[Records — start]
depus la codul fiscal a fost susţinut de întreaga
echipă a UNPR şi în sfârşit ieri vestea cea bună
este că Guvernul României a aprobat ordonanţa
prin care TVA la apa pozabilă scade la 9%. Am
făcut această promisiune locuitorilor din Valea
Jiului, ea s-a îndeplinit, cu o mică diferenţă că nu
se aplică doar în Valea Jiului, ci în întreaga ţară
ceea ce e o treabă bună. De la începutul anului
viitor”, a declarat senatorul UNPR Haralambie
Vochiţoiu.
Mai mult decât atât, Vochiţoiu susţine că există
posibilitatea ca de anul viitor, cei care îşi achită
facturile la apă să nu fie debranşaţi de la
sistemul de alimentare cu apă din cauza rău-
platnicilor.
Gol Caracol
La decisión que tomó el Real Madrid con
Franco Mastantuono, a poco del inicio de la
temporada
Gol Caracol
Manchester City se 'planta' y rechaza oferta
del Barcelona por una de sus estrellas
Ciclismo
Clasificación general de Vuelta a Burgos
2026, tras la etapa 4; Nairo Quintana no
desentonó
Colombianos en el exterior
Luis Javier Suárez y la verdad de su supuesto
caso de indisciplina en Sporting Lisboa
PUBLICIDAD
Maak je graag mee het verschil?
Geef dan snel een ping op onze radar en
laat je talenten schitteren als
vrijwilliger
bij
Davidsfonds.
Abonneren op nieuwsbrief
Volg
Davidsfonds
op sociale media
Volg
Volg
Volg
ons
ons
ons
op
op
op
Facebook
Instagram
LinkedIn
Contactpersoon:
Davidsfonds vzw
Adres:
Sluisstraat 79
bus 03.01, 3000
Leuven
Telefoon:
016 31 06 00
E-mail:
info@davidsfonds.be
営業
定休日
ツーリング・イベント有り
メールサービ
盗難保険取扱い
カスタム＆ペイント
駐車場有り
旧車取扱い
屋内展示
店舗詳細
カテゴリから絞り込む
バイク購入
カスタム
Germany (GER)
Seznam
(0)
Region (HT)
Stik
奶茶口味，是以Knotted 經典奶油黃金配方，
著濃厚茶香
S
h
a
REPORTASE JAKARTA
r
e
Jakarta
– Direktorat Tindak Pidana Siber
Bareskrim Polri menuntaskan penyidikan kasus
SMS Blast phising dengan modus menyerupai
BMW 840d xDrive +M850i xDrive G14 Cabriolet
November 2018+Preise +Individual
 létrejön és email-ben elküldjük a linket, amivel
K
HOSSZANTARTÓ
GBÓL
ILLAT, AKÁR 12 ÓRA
[Records — finish]
> _What you are asked to do_
Reproduce every line of the data above character for character, keeping each line as it appears.

> _Result below_
depus la codul fiscal a fost susţinut de întreaga
echipă a UNPR şi în sfârşit ieri vestea cea bună
este că Guvernul României a aprobat ordonanţa
prin care TVA la apa pozabilă scade la 9%. Am
făcut această promisiune locuitorilor din Valea
Jiului, ea s-a îndeplinit, cu o mică diferenţă că nu
se aplică doar în Valea Jiului, ci în întreaga ţară
ceea ce e o treabă bună. De la începutul anului
viitor”, a declarat senatorul UNPR Haralambie
Vochiţoiu.
Mai mult decât atât, Vochiţoiu susţine că există
posibilitatea ca de anul viitor, cei care îşi achită
facturile la apă să nu fie debranşaţi de la
sistemul de alimentare cu apă din cauza rău-
platnicilor.
Gol Caracol
La decisión que tomó el Real Madrid con
Franco Mastantuono, a poco del inicio de la
temporada
Gol Caracol
Manchester City se 'planta' y rechaza oferta
del Barcelona por una de sus estrellas
Ciclismo
Clasificación general de Vuelta a Burgos
2026, tras la etapa 4; Nairo Quintana no
desentonó
Colombianos en el exterior
Luis Javier Suárez y la verdad de su supuesto
caso de indisciplina en Sporting Lisboa
PUBLICIDAD
Maak je graag mee het verschil?
Geef dan snel een ping op onze radar en
laat je talenten schitteren als
vrijwilliger
bij
Davidsfonds.
Abonneren op nieuwsbrief
Volg
Davidsfonds
op sociale media
Volg
Volg
Volg
ons
ons
ons
op
op
op
Facebook
Instagram
LinkedIn
Contactpersoon:
Davidsfonds vzw
Adres:
Sluisstraat 79
bus 03.01, 3000
Leuven
Telefoon:
016 31 06 00
E-mail:
info@davidsfonds.be
営業
定休日
ツーリング・イベント有り
メールサービ
盗難保険取扱い
カスタム＆ペイント
駐車場有り
旧車取扱い
屋内展示
店舗詳細
カテゴリから絞り込む
バイク購入
カスタム
Germany (GER)
Seznam
(0)
Region (HT)
Stik
奶茶口味，是以Knotted 經典奶油黃金配方，
著濃厚茶香
S
h
a
REPORTASE JAKARTA
r
e
Jakarta
– Direktorat Tindak Pidana Siber
Bareskrim Polri menuntaskan penyidikan kasus
SMS Blast phising dengan modus menyerupai
BMW 840d xDrive +M850i xDrive G14 Cabriolet
November 2018+Preise +Individual
 létrejön és email-ben elküldjük a linket, amivel
K
HOSSZANTARTÓ
GBÓL
ILLAT, AKÁR 12 ÓRA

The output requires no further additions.